Quick: guess what National Review’s Kathryn Lopez “begged” her readers to give her for her (March 22) birthday present?

Did you answer “donations to the Sisters of Life”? You’d be right!

Those of you who know anything about “K-Lo” may have guessed correctly. She’s never too far from the sisters — which, as I know from personal experience, is a wonderful place to be. Though they do face challenges, their order is thriving with a very consistent influx of young vocations and incredible energy and confident sense of mission. As K-Lo describes it:

“The Sisters of Life, as you may know, are women religious who are dedicated to ending abortion in America. They walk with moms. They invite pregnant women into their homes. They love women back to life and are a virtual support emotionally, materially, and of course spiritually to women and their children and families. They also more generally and individually show people they are loved. They try to give people a little glimpse into the love God has for them. Their lives can be heart-wrenching, too, because not all the babies are born. They also work with women in their healing from abortions, sometimes decades later.”

When I read her piece, however, I couldn’t help but think of other orders of women religious who are in a very different place. Only 9% of all Catholic sisters in the United States are younger than 60. Their overall numbers have decreased by a whopping 70% in only the last 50 years.

One big shift is that young women and girls today almost never have the opportunity of decades past to interact with Catholic sisters in the context of Catholic schools. The attractiveness of that life was a recruiting tool that basically no longer exists. I’ve encountered this reality in my own life as, when it came time to look around for places to educate my children, I came to the heartbreaking realization that I wouldn’t be able to give them the same gift my parents gave me: the chance to be educated by Catholic sisters.

Can this trend be turned around? Could there ever be a revival of women religious in the United States? It may seem difficult to imagine, but there are two good reasons to think that it is possible.

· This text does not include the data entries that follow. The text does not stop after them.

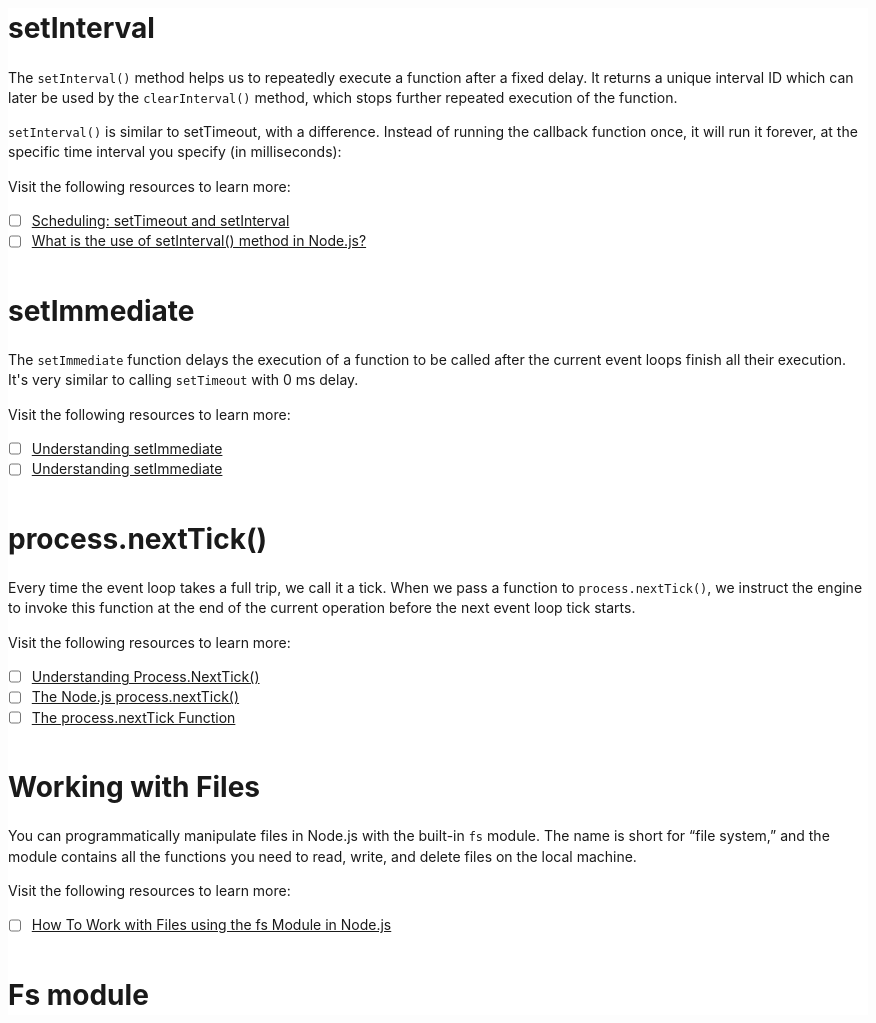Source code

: # setInterval

The `setInterval()` method helps us to repeatedly execute a function after a fixed delay. It returns a unique interval ID which can later be used by the `clearInterval()` method, which stops further repeated execution of the function.

`setInterval()` is similar to setTimeout, with a difference. Instead of running the callback function once, it will run it forever, at the specific time interval you specify (in milliseconds):

Visit the following resources to learn more:

- [ ] [Scheduling: setTimeout and setInterval](https://javascript.info/settimeout-setinterval)
- [ ] [What is the use of setInterval() method in Node.js?](https://www.geeksforgeeks.org/what-is-setinterval-in-javascript/)

# setImmediate

The `setImmediate` function delays the execution of a function to be called after the current event loops finish all their execution. It's very similar to calling `setTimeout` with 0 ms delay.

Visit the following resources to learn more:

- [ ] [Understanding setImmediate](https://developer.mozilla.org/en-US/docs/Web/API/Window/setImmediate)
- [ ] [Understanding setImmediate](https://nodejs.dev/en/learn/understanding-setimmediate/)

# process.nextTick()

Every time the event loop takes a full trip, we call it a tick. When we pass a function to `process.nextTick()`, we instruct the engine to invoke this function at the end of the current operation before the next event loop tick starts.

Visit the following resources to learn more:

- [ ] [Understanding Process.NextTick()](https://nodejs.dev/en/learn/understanding-processnexttick/)
- [ ] [The Node.js process.nextTick()](https://nodejs.org/en/docs/guides/event-loop-timers-and-nexttick/)
- [ ] [The process.nextTick Function](https://www.youtube.com/watch?v=-niA5XOlCWI)

# Working with Files

You can programmatically manipulate files in Node.js with the built-in `fs` module. The name is short for “file system,” and the module contains all the functions you need to read, write, and delete files on the local machine.

Visit the following resources to learn more:

- [ ] [How To Work with Files using the fs Module in Node.js](https://www.digitalocean.com/community/tutorials/how-to-work-with-files-using-the-fs-module-in-node-js)

# Fs module
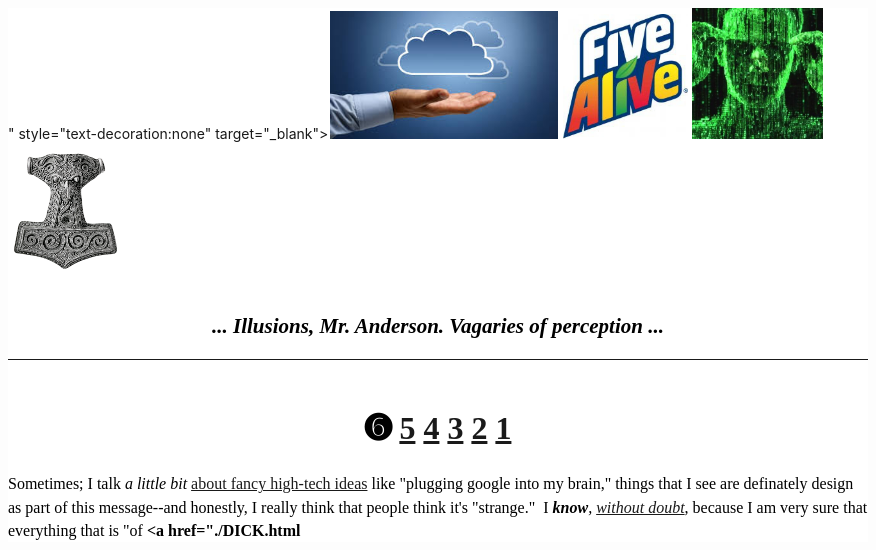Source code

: " style="text-decoration:none" target="_blank"><img alt="Inline image 4" height="128" src="reqs/i.imgur.com/yttAra7.png" width="231" style="border:0px;margin-right:0px" /></a> <a href="http://adam5.tk/" style="text-decoration:none" target="_blank"><img alt="adam5.tk" height="125" src="reqs/i.imgur.com/MswHZz4.png" width="125" style="border:0px;margin-right:0px" /></a> <a href="http://netertson.lamc.la/" style="text-decoration:none" target="_blank"><img alt="Inline image 5" height="131" src="reqs/i.imgur.com/Piq5A1v.png" width="131" style="border:0px;margin-right:0px" /></a> <a href="https://fromthemachine.org/THISISRAEL.html" style="text-decoration:none" target="_blank"><img alt="Inline image 6" height="131" src="reqs/i.imgur.com/qvBcpD8.png" width="116" style="border:0px;margin-right:0px" /></a><em style='color:rgb(0,0,0);font-family:"times new roman"'><img src="reqs/ci4.googleusercontent.com/proxy/GjL4-wVFT48obvrZD7M4psxDuHlEWiPE2bDL87wPRjJ-_QeGlytMjahxKRU4BZboResX_FvusElvL7Jseq2NOyhk0uJWWzm0EVL6RiyNU-let%20ZpPsI5Sq_DIAbapfmfa8cWgd6b8bAqvoomnXp0keuPgN7iup2s2dZYb48E4pMMcZ_r0yH0XsJZRD7DngOGMMslwhPcmORl8oTVgMNT9Q=s0-d-e1-ft#https://mailfoogae.appspot.com/t?sender=aYWRhbUBmcm9tdGhlbWFjaGluZS5vcmc%3D&amp;type=zerocontent&amp;guid=68dad76e-6995-4275-9b16-db82d059f892" style="width:0px;max-height:0px" /></em></div></font><h2 style='color:rgb(0,0,0);font-family:"times new roman";text-align:center'><em>... Illusions, Mr. Anderson. Vagaries of perception ...</em></h2><hr style='color:rgb(0,0,0);font-family:"times new roman";font-size:medium' /><div dir="ltr" style='color:rgb(0,0,0);font-family:"times new roman";font-size:medium'><h1 style="text-align:center"><strong>➏</strong><strong> <a href="https://fromthemachine.org/WHOIS.html" rel="noopener noreferrer" target="_blank">5</a> <a href="https://fromthemachine.org/UBUILDIT.html" rel="noopener noreferrer" target="_blank">4</a> <a href="https://fromthemachine.org/OFSAMTHEIAM.html" rel="noopener noreferrer" target="_blank">3</a> <a href="https://fromthemachine.org/MINORITY.html" rel="noopener noreferrer" target="_blank">2</a> <a href="./bygod3.html" rel="noopener noreferrer" target="_blank">1</a></strong></h1>Sometimes; I talk <em>a little bit</em> <a href="./bygod3.html" rel="noopener noreferrer" target="_blank">about fancy high-tech ideas</a> like &quot;plugging google into my brain,&quot; things that I see are definately design as part of this message--and honestly, I really think that people think it&#39;s &quot;strange.&quot;  I <em><strong>know</strong>, <a href="./" rel="noopener noreferrer" target="_blank">without doubt</a></em>, because I am very sure that everything that is &quot;of <strong><a href="./DICK.html
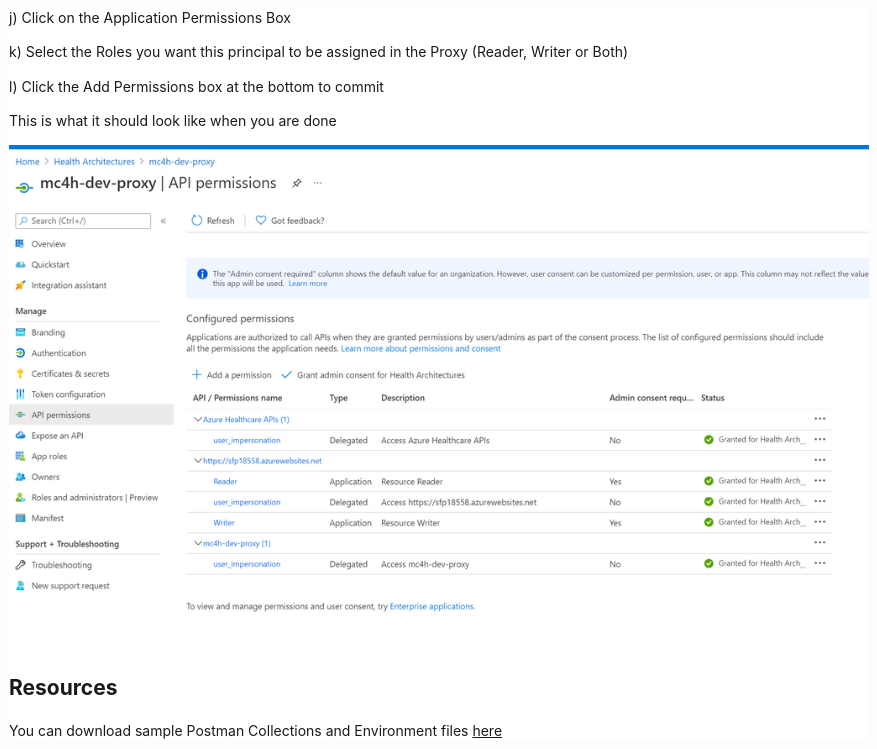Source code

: j) Click on the Application Permissions Box

k) Select the Roles you want this principal to be assigned in the Proxy (Reader, Writer or Both)

l) Click the Add Permissions box at the bottom to commit

This is what it should look like when you are done 

![aadimage3](../docs/images/gettingstarted/aad3.png)


## Resources
You can download sample Postman Collections and Environment files [here](https://github.com/daemel/fhir-postman)




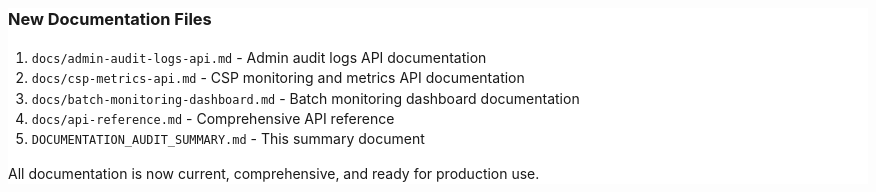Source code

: ### New Documentation Files

1.  `docs/admin-audit-logs-api.md` - Admin audit logs API documentation
2.  `docs/csp-metrics-api.md` - CSP monitoring and metrics API documentation
3.  `docs/batch-monitoring-dashboard.md` - Batch monitoring dashboard documentation
4.  `docs/api-reference.md` - Comprehensive API reference
5.  `DOCUMENTATION_AUDIT_SUMMARY.md` - This summary document

All documentation is now current, comprehensive, and ready for production use.
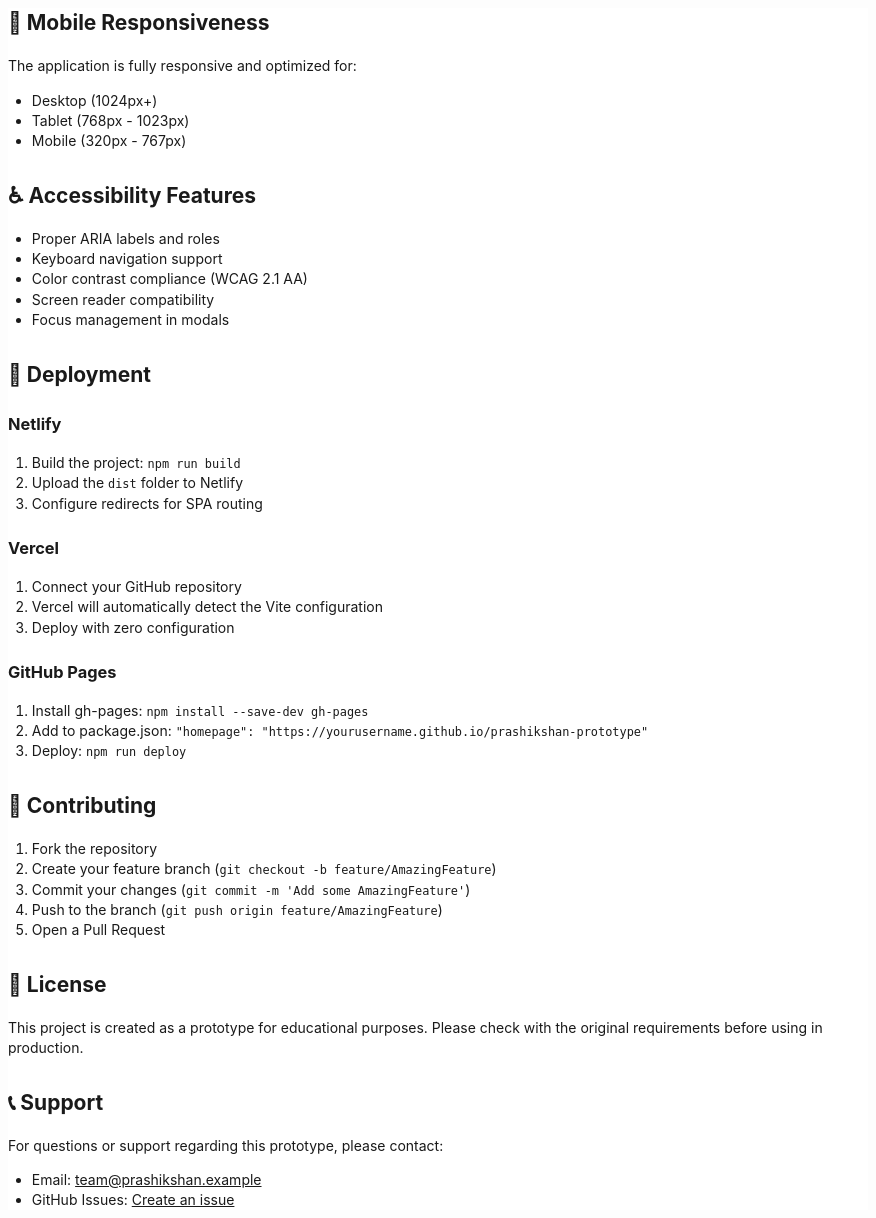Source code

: ## 📱 Mobile Responsiveness

The application is fully responsive and optimized for:
- Desktop (1024px+)
- Tablet (768px - 1023px)
- Mobile (320px - 767px)

## ♿ Accessibility Features

- Proper ARIA labels and roles
- Keyboard navigation support
- Color contrast compliance (WCAG 2.1 AA)
- Screen reader compatibility
- Focus management in modals

## 🚀 Deployment

### Netlify
1. Build the project: `npm run build`
2. Upload the `dist` folder to Netlify
3. Configure redirects for SPA routing

### Vercel
1. Connect your GitHub repository
2. Vercel will automatically detect the Vite configuration
3. Deploy with zero configuration

### GitHub Pages
1. Install gh-pages: `npm install --save-dev gh-pages`
2. Add to package.json: `"homepage": "https://yourusername.github.io/prashikshan-prototype"`
3. Deploy: `npm run deploy`

## 🤝 Contributing

1. Fork the repository
2. Create your feature branch (`git checkout -b feature/AmazingFeature`)
3. Commit your changes (`git commit -m 'Add some AmazingFeature'`)
4. Push to the branch (`git push origin feature/AmazingFeature`)
5. Open a Pull Request

## 📄 License

This project is created as a prototype for educational purposes. Please check with the original requirements before using in production.

## 📞 Support

For questions or support regarding this prototype, please contact:
- Email: team@prashikshan.example
- GitHub Issues: [Create an issue](https://github.com/yourusername/prashikshan-prototype/issues)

First, though they are dramatically worse today than they were in the 1970s, numbers of Catholic Sisters in the U.S. today aren’t that far away from where they were at the beginning of the 20th century. There are historical ebbs and flows. We are in a clear low point now, but this could change.

Second, the success of orders like the Sisters of Life prove that it can be done, even in today’s secularized and even irreligious culture. When the need is great, and the mission clear, this order flourished, is flourishing, and will flourish for the foreseeable future.

In my most recent book, “Losing Our Dignity: How Secularized Medicine is Undermining Fundamental Human Equality” (New City Press, $21.46), I argue that the crisis of eldercare — and particularly of dementia care — will require an “all hands on deck” approach from the Church. We already refuse to put the resources into caring for this population as we should, even regularly employing off-label use of antipsychotics to put people with dementia in “chemical straightjackets.”

This population will double in 20 years and will triple in 30 years. My book calls the Church to a massive response of compassionate care in the midst of a throwaway culture that will consider this population to be “human non-persons.” This, I write, will need to include the retooling of current religious orders and also the creation of new orders.

Is this kind of revival unrealistic?

I don’t think so. Again, the Sisters of Life show that when an order responds to the signs of the times and has a clear and urgent mission in mind they can flourish, even in the secularized West.

But it may require many of us, as fathers and mothers of daughters, to rethink how we parent. We must, for instance, find creative ways to expose our daughters to the lives of Catholic sisters so they can imagine what this life could be like. And, of course, we must encourage our daughters when they get such a calling from the Lord.

Or at least not discourage it. Grandchildren are a blessing, of course, but our children following God’s call takes priority, right? Right! (Says the father of two girls, 23 and 16, who does want to be blessed with grandchildren.)

Let us pray for the strength, both as individuals and as a Church, to welcome the call of our young women to join the religious life. God will do the calling, but it is up to us — all of us — to help facilitate the response.